Он заметил кривую ухмылку на лице Гальяны и, сам не зная отчего, похолодел. Риверте
ответил, по своему обыкновению, нарочито небрежным тоном:
– О нет. С чего бы? Я терпеть не могу Журдан. Там даже нет музыкальной комнаты. И
библиотека оставляет желать лучшего. А что до повара, так ему вообще надо отрубить
руки во имя искусства кулинарии. Нет, и не просите меня, Уильям, это место решительно
не по мне.
– Журдан, – словно сжалившись над Уиллом, пояснил Гальяна, – это тюрьма.
Уилл почувствовал, что у него немеют пальцы. Он переступил с ноги на ногу, пытаясь
унять это жутковатое ощущение.
– И отвратительная тюрьма, уж мне поверьте, – добавил Риверте. – Я сиживал в нескольких
и имею с чем сравнить. Нет, я не поеду в Журдан.
– Монсир… – начал было Гальяна, и Риверте, словно вовсе не слыша его, спокойно
добавил, не сводя с Уилла глаз:
– Но и вы туда не поедете.
На несколько мгновений повисла тишина. Где-то протяжно и тревожно выла корова.
– Уильям, сверните мой плащ, будьте любезны. Боюсь, нам пора возвращаться.
– Сир Риверте, – в голосе Гальяны звучало предупреждение, – вы уверены, что взять этого
юношу в Сиану будет разумным решением?
– Кто говорит о Сиане? Я не собираюсь ехать в Сиану.
Впервые Уилл увидел, как с лица Гальяны сползает его вечная мерзкая самоуверенность.
– Но, монсир… Приказ короля…
– Каков хитрец, а? – обращаясь к Уиллу, то ли посетовал, то ли восхитился Риверте; он уже
подошёл к коням и быстро снимал с них путы. – Он думал, что сумеет выкурить меня из
Даккара таким образом. Знал, чертяка, что, если бы не эти треклятые руванцы, я бы не
меньше месяца ломался для виду. Но разве я могу теперь доставить ему такое
удовольствие? Нет уж. Уильям, вы сможете ехать галопом? – вопрос прозвучал резко и
неожиданно прямо. Уилл вздрогнул. Между ягодиц снова заныло.
– Я… постараюсь.
– Вы меня очень обяжете. Боюсь, нам нельзя терять ни минуты.

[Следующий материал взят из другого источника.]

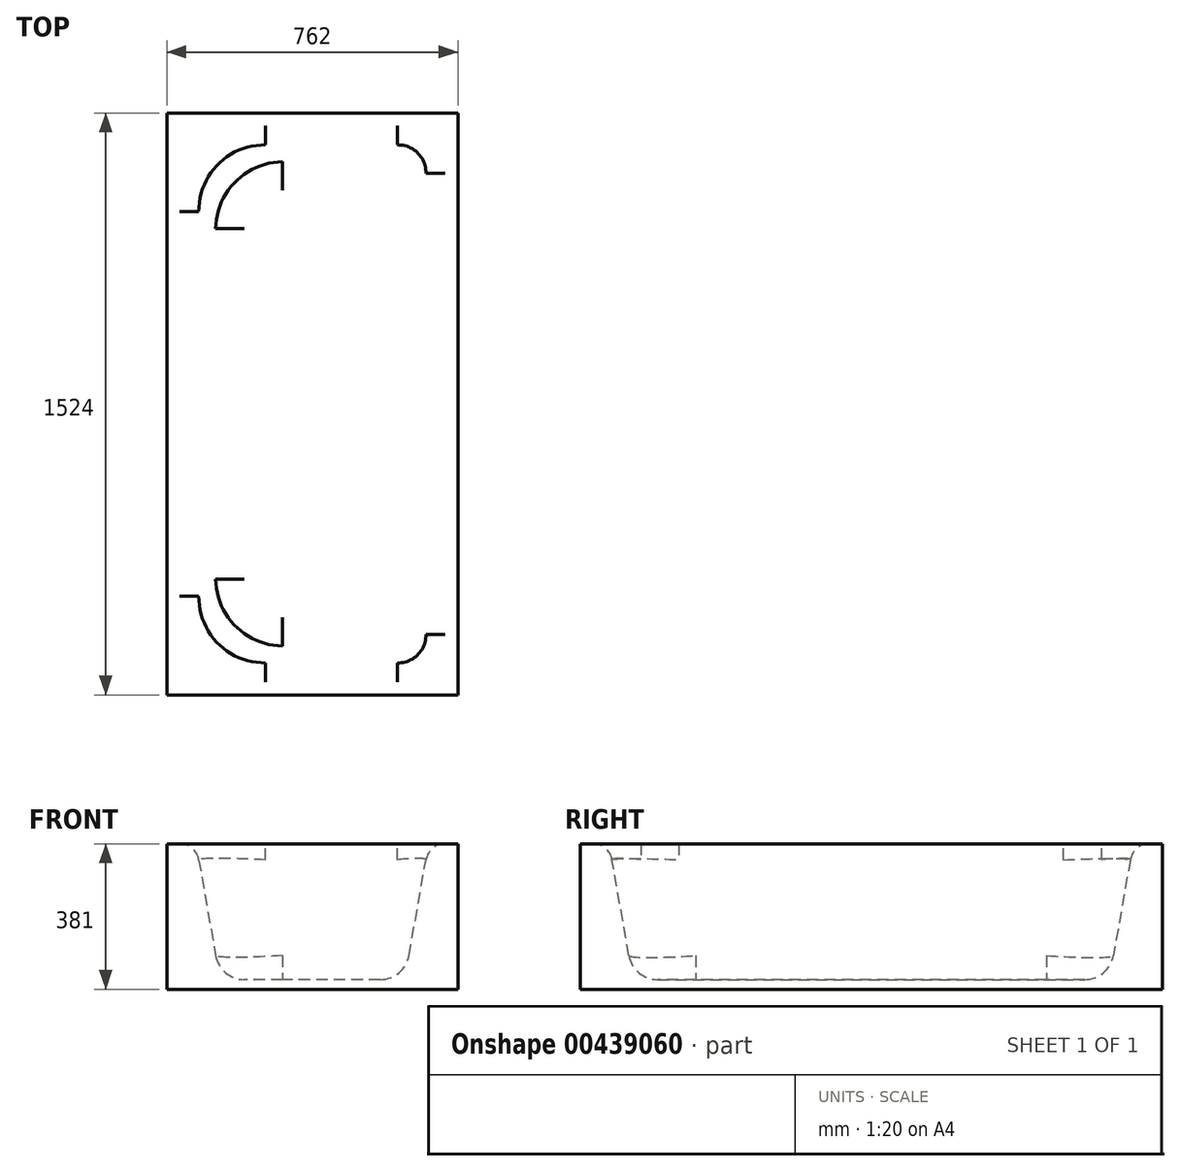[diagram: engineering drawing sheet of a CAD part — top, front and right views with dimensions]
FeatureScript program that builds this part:
annotation { "Feature Type Name" : "Feature", "Feature Type Description" : "" }
export const myFeature = defineFeature(function(context is Context, id is Id, definition is map)
    precondition{}
    {
        {
            var Q0;
            Q0=qCreatedBy(makeId("Top.planeOp"),FACE);
            var sketch = newSketch(context, id + "F0", { "sketchPlane" : qUnion([Q0])});
            skLineSegment(sketch, "E0.bottom", {"start": v(0, 0) * mm, "end": v(762, 0) * mm});
            skLineSegment(sketch, "E0.top", {"start": v(0, 1524) * mm, "end": v(762, 1524) * mm});
            skLineSegment(sketch, "E0.left", {"start": v(0, 0) * mm, "end": v(0, 1524) * mm});
            skLineSegment(sketch, "E0.right", {"start": v(762, 0) * mm, "end": v(762, 1524) * mm});
            skSolve(sketch);
        }
        {
            var Q0;
            Q0=qSketchRegion(id+"F0",true);
            extrude(context, id + "F1", {"entities" : qUnion([Q0]), "depth" : 381 * mm});
        }
        {
            var Q0;
            Q0=makeQuery(id+"F1.opExtrude","CAP_FACE",FACE,{"disambiguationData":[OSD([sQuery(id+"F0.wireOp",EDGE,"E0.bottom"),sQuery(id+"F0.wireOp",EDGE,"E0.top"),sQuery(id+"F0.wireOp",EDGE,"E0.left"),sQuery(id+"F0.wireOp",EDGE,"E0.right")])],"isStart":false});
            var sketch = newSketch(context, id + "F2", { "sketchPlane" : qUnion([Q0])});
            skLineSegment(sketch, "E1.bottom", {"start": v(76.2, 1447.8) * mm, "end": v(685.8, 1447.8) * mm});
            skLineSegment(sketch, "E1.top", {"start": v(76.2, 76.2) * mm, "end": v(685.8, 76.2) * mm});
            skLineSegment(sketch, "E1.left", {"start": v(76.2, 1447.8) * mm, "end": v(76.2, 76.2) * mm});
            skLineSegment(sketch, "E1.right", {"start": v(685.8, 1447.8) * mm, "end": v(685.8, 76.2) * mm});
            skSolve(sketch);
        }
        {
            var Q0;
            Q0=qSketchRegion(id+"F2",true);
            extrude(context, id + "F3", {"entities" : qUnion([Q0]), "operationType" : NewBodyOperationType.REMOVE, "oppositeDirection" : true, "depth" : 355.6 * mm, "hasDraft" : true, "draftAngle" : 10 * degree, "draftPullDirection" : true});
        }
        {
            var Q0;
            Q0=makeQuery(id+"F3.boolean.opBoolean","COPY",EDGE,{"derivedFrom":makeQuery(id+"F3.opExtrude","SWEPT_EDGE",EDGE,{"disambiguationData":[OSD([sQuery(id+"F2.wireOp",EDGE,"E1.bottom"),sQuery(id+"F2.wireOp",EDGE,"E1.left")])]})});
            var Q1;
            Q1=makeQuery(id+"F3.boolean.opBoolean","COPY",EDGE,{"derivedFrom":makeQuery(id+"F3.opExtrude","SWEPT_EDGE",EDGE,{"disambiguationData":[OSD([sQuery(id+"F2.wireOp",EDGE,"E1.top"),sQuery(id+"F2.wireOp",EDGE,"E1.left")])]})});
            fillet(context, id + "F4", {"entities" : qUnion([Q0, Q1]), "radius" : 177.8 * mm, "tangentPropagation" : true, "allowEdgeOverflow" : false});
        }
        {
            var Q0;
            Q0=makeQuery(id+"F3.boolean.opBoolean","COPY",EDGE,{"derivedFrom":makeQuery(id+"F3.opExtrude","SWEPT_EDGE",EDGE,{"disambiguationData":[OSD([sQuery(id+"F2.wireOp",EDGE,"E1.bottom"),sQuery(id+"F2.wireOp",EDGE,"E1.right")])]})});
            var Q1;
            Q1=makeQuery(id+"F3.boolean.opBoolean","COPY",EDGE,{"derivedFrom":makeQuery(id+"F3.opExtrude","SWEPT_EDGE",EDGE,{"disambiguationData":[OSD([sQuery(id+"F2.wireOp",EDGE,"E1.top"),sQuery(id+"F2.wireOp",EDGE,"E1.right")])]})});
            fillet(context, id + "F5", {"entities" : qUnion([Q0, Q1]), "radius" : 76.2 * mm, "tangentPropagation" : true, "allowEdgeOverflow" : false});
        }
        {
            var Q0;
            {var subQ0=sQuery(id+"F2.wireOp",EDGE,"E1.left");var subQ1=sQuery(id+"F2.wireOp",EDGE,"E1.bottom");Q0=makeQuery(id+"F4.opFillet","BLEND_EDGE",EDGE,{"blendedFrom":[makeQuery(id+"F3.boolean.opBoolean","COPY",EDGE,{"derivedFrom":makeQuery(id+"F3.opExtrude","SWEPT_EDGE",EDGE,{"disambiguationData":[OSD([subQ1,subQ0])]})}),makeQuery(id+"F3.boolean.opBoolean","COPY",FACE,{"derivedFrom":makeQuery(id+"F3.opExtrude","CAP_FACE",FACE,{"disambiguationData":[OSD([subQ1,sQuery(id+"F2.wireOp",EDGE,"E1.top"),subQ0,sQuery(id+"F2.wireOp",EDGE,"E1.right")])],"isStart":false})})],"blendedInto":[makeQuery(id+"F3.boolean.opBoolean","COPY",FACE,{"derivedFrom":makeQuery(id+"F3.opExtrude","CAP_FACE",FACE,{"disambiguationData":[OSD([subQ1,sQuery(id+"F2.wireOp",EDGE,"E1.top"),subQ0,sQuery(id+"F2.wireOp",EDGE,"E1.right")])],"isStart":false})})]});}
            var Q1;
            Q1=makeQuery(id+"F3.boolean.opBoolean","COPY",EDGE,{"derivedFrom":makeQuery(id+"F3.opExtrude","CAP_EDGE",EDGE,{"disambiguationData":[OSD([sQuery(id+"F2.wireOp",EDGE,"E1.bottom")])],"isStart":false})});
            var Q2;
            {var subQ0=sQuery(id+"F2.wireOp",EDGE,"E1.right");var subQ1=sQuery(id+"F2.wireOp",EDGE,"E1.bottom");Q2=makeQuery(id+"F5.opFillet","BLEND_EDGE",EDGE,{"blendedFrom":[makeQuery(id+"F3.boolean.opBoolean","COPY",EDGE,{"derivedFrom":makeQuery(id+"F3.opExtrude","SWEPT_EDGE",EDGE,{"disambiguationData":[OSD([subQ1,subQ0])]})}),makeQuery(id+"F3.boolean.opBoolean","COPY",FACE,{"derivedFrom":makeQuery(id+"F3.opExtrude","CAP_FACE",FACE,{"disambiguationData":[OSD([subQ1,sQuery(id+"F2.wireOp",EDGE,"E1.top"),sQuery(id+"F2.wireOp",EDGE,"E1.left"),subQ0])],"isStart":false})})],"blendedInto":[makeQuery(id+"F3.boolean.opBoolean","COPY",FACE,{"derivedFrom":makeQuery(id+"F3.opExtrude","CAP_FACE",FACE,{"disambiguationData":[OSD([subQ1,sQuery(id+"F2.wireOp",EDGE,"E1.top"),sQuery(id+"F2.wireOp",EDGE,"E1.left"),subQ0])],"isStart":false})})]});}
            var Q3;
            {var subQ0=sQuery(id+"F2.wireOp",EDGE,"E1.right");var subQ1=sQuery(id+"F2.wireOp",EDGE,"E1.top");Q3=makeQuery(id+"F5.opFillet","BLEND_EDGE",EDGE,{"blendedFrom":[makeQuery(id+"F3.boolean.opBoolean","COPY",EDGE,{"derivedFrom":makeQuery(id+"F3.opExtrude","SWEPT_EDGE",EDGE,{"disambiguationData":[OSD([subQ1,subQ0])]})}),makeQuery(id+"F3.boolean.opBoolean","COPY",FACE,{"derivedFrom":makeQuery(id+"F3.opExtrude","CAP_FACE",FACE,{"disambiguationData":[OSD([sQuery(id+"F2.wireOp",EDGE,"E1.bottom"),subQ1,sQuery(id+"F2.wireOp",EDGE,"E1.left"),subQ0])],"isStart":false})})],"blendedInto":[makeQuery(id+"F3.boolean.opBoolean","COPY",FACE,{"derivedFrom":makeQuery(id+"F3.opExtrude","CAP_FACE",FACE,{"disambiguationData":[OSD([sQuery(id+"F2.wireOp",EDGE,"E1.bottom"),subQ1,sQuery(id+"F2.wireOp",EDGE,"E1.left"),subQ0])],"isStart":false})})]});}
            var Q4;
            Q4=makeQuery(id+"F3.boolean.opBoolean","COPY",EDGE,{"derivedFrom":makeQuery(id+"F3.opExtrude","CAP_EDGE",EDGE,{"disambiguationData":[OSD([sQuery(id+"F2.wireOp",EDGE,"E1.top")])],"isStart":false})});
            var Q5;
            {var subQ0=sQuery(id+"F2.wireOp",EDGE,"E1.left");var subQ1=sQuery(id+"F2.wireOp",EDGE,"E1.top");Q5=makeQuery(id+"F4.opFillet","BLEND_EDGE",EDGE,{"blendedFrom":[makeQuery(id+"F3.boolean.opBoolean","COPY",EDGE,{"derivedFrom":makeQuery(id+"F3.opExtrude","SWEPT_EDGE",EDGE,{"disambiguationData":[OSD([subQ1,subQ0])]})}),makeQuery(id+"F3.boolean.opBoolean","COPY",FACE,{"derivedFrom":makeQuery(id+"F3.opExtrude","CAP_FACE",FACE,{"disambiguationData":[OSD([sQuery(id+"F2.wireOp",EDGE,"E1.bottom"),subQ1,subQ0,sQuery(id+"F2.wireOp",EDGE,"E1.right")])],"isStart":false})})],"blendedInto":[makeQuery(id+"F3.boolean.opBoolean","COPY",FACE,{"derivedFrom":makeQuery(id+"F3.opExtrude","CAP_FACE",FACE,{"disambiguationData":[OSD([sQuery(id+"F2.wireOp",EDGE,"E1.bottom"),subQ1,subQ0,sQuery(id+"F2.wireOp",EDGE,"E1.right")])],"isStart":false})})]});}
            var Q6;
            Q6=makeQuery(id+"F3.boolean.opBoolean","COPY",EDGE,{"derivedFrom":makeQuery(id+"F3.opExtrude","CAP_EDGE",EDGE,{"disambiguationData":[OSD([sQuery(id+"F2.wireOp",EDGE,"E1.left")])],"isStart":false})});
            var Q7;
            Q7=makeQuery(id+"F3.boolean.opBoolean","COPY",EDGE,{"derivedFrom":makeQuery(id+"F3.opExtrude","CAP_EDGE",EDGE,{"disambiguationData":[OSD([sQuery(id+"F2.wireOp",EDGE,"E1.right")])],"isStart":false})});
            fillet(context, id + "F6", {"entities" : qUnion([Q0, Q1, Q2, Q3, Q4, Q5, Q6, Q7]), "radius" : 76.2 * mm, "tangentPropagation" : true, "allowEdgeOverflow" : false});
        }
        {
            var Q0;
            Q0=makeQuery(id+"F4.opFillet","BLEND_EDGE",EDGE,{"blendedFrom":[makeQuery(id+"F3.boolean.opBoolean","COPY",EDGE,{"derivedFrom":makeQuery(id+"F3.opExtrude","SWEPT_EDGE",EDGE,{"disambiguationData":[OSD([sQuery(id+"F2.wireOp",EDGE,"E1.bottom"),sQuery(id+"F2.wireOp",EDGE,"E1.left")])]})}),makeQuery(id+"F1.opExtrude","CAP_FACE",FACE,{"disambiguationData":[OSD([sQuery(id+"F0.wireOp",EDGE,"E0.bottom"),sQuery(id+"F0.wireOp",EDGE,"E0.top"),sQuery(id+"F0.wireOp",EDGE,"E0.left"),sQuery(id+"F0.wireOp",EDGE,"E0.right")])],"isStart":false})],"blendedInto":[makeQuery(id+"F1.opExtrude","CAP_FACE",FACE,{"disambiguationData":[OSD([sQuery(id+"F0.wireOp",EDGE,"E0.bottom"),sQuery(id+"F0.wireOp",EDGE,"E0.top"),sQuery(id+"F0.wireOp",EDGE,"E0.left"),sQuery(id+"F0.wireOp",EDGE,"E0.right")])],"isStart":false})]});
            var Q1;
            Q1=makeQuery(id+"F3.boolean.opBoolean","COPY",EDGE,{"derivedFrom":makeQuery(id+"F3.opExtrude","CAP_EDGE",EDGE,{"disambiguationData":[OSD([sQuery(id+"F2.wireOp",EDGE,"E1.left")])],"isStart":true})});
            var Q2;
            Q2=makeQuery(id+"F4.opFillet","BLEND_EDGE",EDGE,{"blendedFrom":[makeQuery(id+"F3.boolean.opBoolean","COPY",EDGE,{"derivedFrom":makeQuery(id+"F3.opExtrude","SWEPT_EDGE",EDGE,{"disambiguationData":[OSD([sQuery(id+"F2.wireOp",EDGE,"E1.top"),sQuery(id+"F2.wireOp",EDGE,"E1.left")])]})}),makeQuery(id+"F1.opExtrude","CAP_FACE",FACE,{"disambiguationData":[OSD([sQuery(id+"F0.wireOp",EDGE,"E0.bottom"),sQuery(id+"F0.wireOp",EDGE,"E0.top"),sQuery(id+"F0.wireOp",EDGE,"E0.left"),sQuery(id+"F0.wireOp",EDGE,"E0.right")])],"isStart":false})],"blendedInto":[makeQuery(id+"F1.opExtrude","CAP_FACE",FACE,{"disambiguationData":[OSD([sQuery(id+"F0.wireOp",EDGE,"E0.bottom"),sQuery(id+"F0.wireOp",EDGE,"E0.top"),sQuery(id+"F0.wireOp",EDGE,"E0.left"),sQuery(id+"F0.wireOp",EDGE,"E0.right")])],"isStart":false})]});
            var Q3;
            Q3=makeQuery(id+"F3.boolean.opBoolean","COPY",EDGE,{"derivedFrom":makeQuery(id+"F3.opExtrude","CAP_EDGE",EDGE,{"disambiguationData":[OSD([sQuery(id+"F2.wireOp",EDGE,"E1.top")])],"isStart":true})});
            var Q4;
            Q4=makeQuery(id+"F5.opFillet","BLEND_EDGE",EDGE,{"blendedFrom":[makeQuery(id+"F3.boolean.opBoolean","COPY",EDGE,{"derivedFrom":makeQuery(id+"F3.opExtrude","SWEPT_EDGE",EDGE,{"disambiguationData":[OSD([sQuery(id+"F2.wireOp",EDGE,"E1.top"),sQuery(id+"F2.wireOp",EDGE,"E1.right")])]})}),makeQuery(id+"F1.opExtrude","CAP_FACE",FACE,{"disambiguationData":[OSD([sQuery(id+"F0.wireOp",EDGE,"E0.bottom"),sQuery(id+"F0.wireOp",EDGE,"E0.top"),sQuery(id+"F0.wireOp",EDGE,"E0.left"),sQuery(id+"F0.wireOp",EDGE,"E0.right")])],"isStart":false})],"blendedInto":[makeQuery(id+"F1.opExtrude","CAP_FACE",FACE,{"disambiguationData":[OSD([sQuery(id+"F0.wireOp",EDGE,"E0.bottom"),sQuery(id+"F0.wireOp",EDGE,"E0.top"),sQuery(id+"F0.wireOp",EDGE,"E0.left"),sQuery(id+"F0.wireOp",EDGE,"E0.right")])],"isStart":false})]});
            var Q5;
            Q5=makeQuery(id+"F3.boolean.opBoolean","COPY",EDGE,{"derivedFrom":makeQuery(id+"F3.opExtrude","CAP_EDGE",EDGE,{"disambiguationData":[OSD([sQuery(id+"F2.wireOp",EDGE,"E1.right")])],"isStart":true})});
            var Q6;
            Q6=makeQuery(id+"F5.opFillet","BLEND_EDGE",EDGE,{"blendedFrom":[makeQuery(id+"F3.boolean.opBoolean","COPY",EDGE,{"derivedFrom":makeQuery(id+"F3.opExtrude","SWEPT_EDGE",EDGE,{"disambiguationData":[OSD([sQuery(id+"F2.wireOp",EDGE,"E1.bottom"),sQuery(id+"F2.wireOp",EDGE,"E1.right")])]})}),makeQuery(id+"F1.opExtrude","CAP_FACE",FACE,{"disambiguationData":[OSD([sQuery(id+"F0.wireOp",EDGE,"E0.bottom"),sQuery(id+"F0.wireOp",EDGE,"E0.top"),sQuery(id+"F0.wireOp",EDGE,"E0.left"),sQuery(id+"F0.wireOp",EDGE,"E0.right")])],"isStart":false})],"blendedInto":[makeQuery(id+"F1.opExtrude","CAP_FACE",FACE,{"disambiguationData":[OSD([sQuery(id+"F0.wireOp",EDGE,"E0.bottom"),sQuery(id+"F0.wireOp",EDGE,"E0.top"),sQuery(id+"F0.wireOp",EDGE,"E0.left"),sQuery(id+"F0.wireOp",EDGE,"E0.right")])],"isStart":false})]});
            var Q7;
            Q7=makeQuery(id+"F3.boolean.opBoolean","COPY",EDGE,{"derivedFrom":makeQuery(id+"F3.opExtrude","CAP_EDGE",EDGE,{"disambiguationData":[OSD([sQuery(id+"F2.wireOp",EDGE,"E1.bottom")])],"isStart":true})});
            fillet(context, id + "F7", {"entities" : qUnion([Q0, Q1, Q2, Q3, Q4, Q5, Q6, Q7]), "radius" : 50.8 * mm, "tangentPropagation" : true, "allowEdgeOverflow" : false});
        }
    });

Он уже вскочил в седло. Уилл, поспешно сгребя его плащ и закинув его на круп вороного
жеребца, последовал его примеру, хотя и не столь резво. Гальяна неотрывно смотрел на
своего господина.
– Быстрей, быстрей, – трогаясь, бросил Риверте им обоим. – У нас тысяча дел.
И, как оказалось очень скоро, он ничуть не преувеличивал.
То, что воспоследовало в замке Даккар и его окрестностях, больше всего напоминало
Уиллу описание Великого Исхода азритов, описанного в первой книге Священных Руад,
то есть одного из самых масштабных, значимых и суетливых событий в мировой истории.
В течение дня Риверте разослал гонцов во все уголки Коральена, включая самые
отдалённые и заброшенные деревеньки. На следующий же день народ со всей долины
потоком хлынул к Даккару, надеясь найти укрытие от грядущего нашествия врага за его
стенами. Сонный пейзаж разительно переменился: теперь поля были запружены обозами,
конными телегами, но более всего – пешими крестьянами, торопливо стягивавшими к
Даккару свой самый ценный скарб. На севере целый день стоял столб дыма:
патриотически настроенные обитатели одной из деревень предпочли поджечь её сами,
лишь бы не оставлять врагу возможность пополнить там припасы. Впрочем, всем им, как
узнал Уилл, была обещана компенсация утраченного из кармана сира Риверте. Похоже, он
был не самым худшим хозяином – во всяком случае, люди, сбегавшиеся со всех сторон к
Даккару, выглядели хотя и испуганными, как и положено беженцам, однако твёрдо
верящими в способность сеньора защитить их.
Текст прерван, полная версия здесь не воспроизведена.